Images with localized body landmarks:
========================
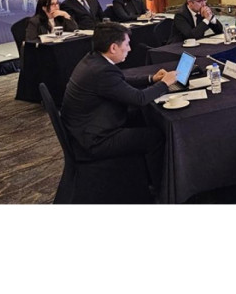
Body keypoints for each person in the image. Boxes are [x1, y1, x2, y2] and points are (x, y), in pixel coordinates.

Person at [62, 22, 177, 189]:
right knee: (155, 137)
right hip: (96, 140)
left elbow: (119, 80)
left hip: (86, 128)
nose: (129, 49)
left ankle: (145, 175)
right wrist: (165, 83)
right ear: (114, 47)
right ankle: (160, 188)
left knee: (143, 117)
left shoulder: (93, 59)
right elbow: (139, 98)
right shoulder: (101, 71)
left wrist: (151, 79)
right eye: (127, 44)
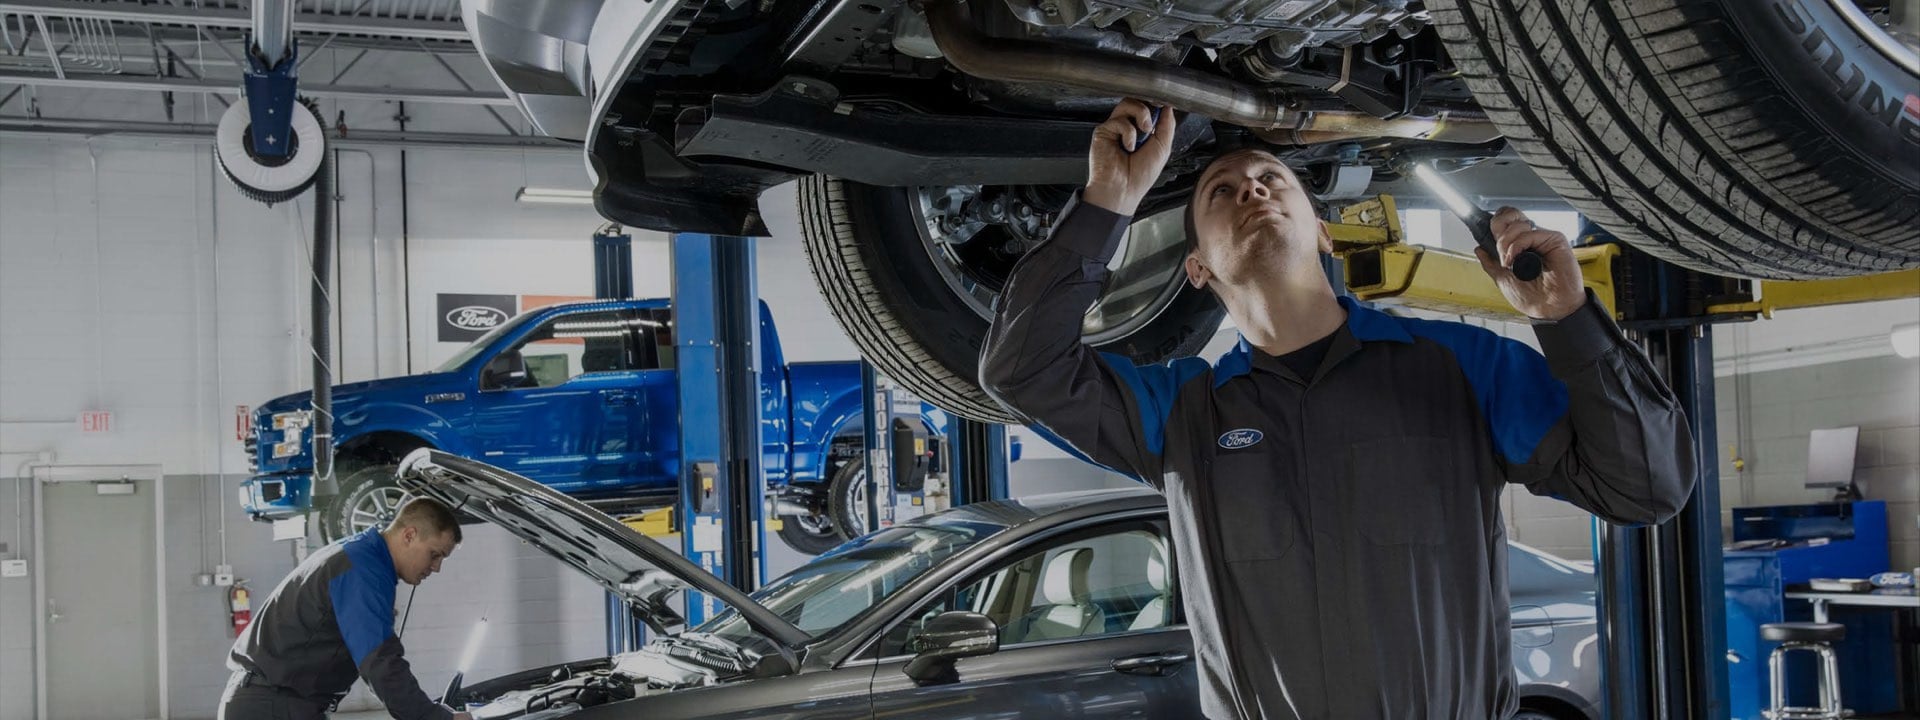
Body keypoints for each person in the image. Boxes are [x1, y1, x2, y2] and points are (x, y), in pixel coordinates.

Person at [979, 99, 1697, 719]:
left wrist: (1569, 317)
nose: (1251, 191)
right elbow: (1022, 369)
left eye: (1271, 180)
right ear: (1196, 268)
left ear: (1324, 231)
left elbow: (1646, 485)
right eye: (1221, 193)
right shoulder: (1183, 413)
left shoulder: (1459, 368)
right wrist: (1107, 201)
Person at [221, 497, 470, 720]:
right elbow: (380, 662)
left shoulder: (360, 554)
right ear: (409, 535)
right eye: (434, 555)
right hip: (271, 707)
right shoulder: (363, 570)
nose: (436, 567)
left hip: (279, 702)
========================
## [Task item]
Go from the first line of the data above to the line containing "right eye: (127, 44)" and retype exactly those lines, both included, but none of the pictures.

## [Answer box]
Body keypoints for each person in the image. Boxes are [x1, y1, x2, y2] and points are (x, y), in pixel coordinates.

Person at [62, 22, 177, 189]:
right knee: (155, 137)
right hip: (96, 140)
left elbow: (119, 80)
left hip: (86, 128)
nose: (129, 49)
left ankle: (145, 175)
right wrist: (165, 83)
right ear: (114, 47)
right ankle: (160, 188)
left knee: (143, 117)
left shoulder: (93, 59)
right elbow: (139, 98)
right shoulder: (101, 71)
left wrist: (151, 79)
right eye: (127, 44)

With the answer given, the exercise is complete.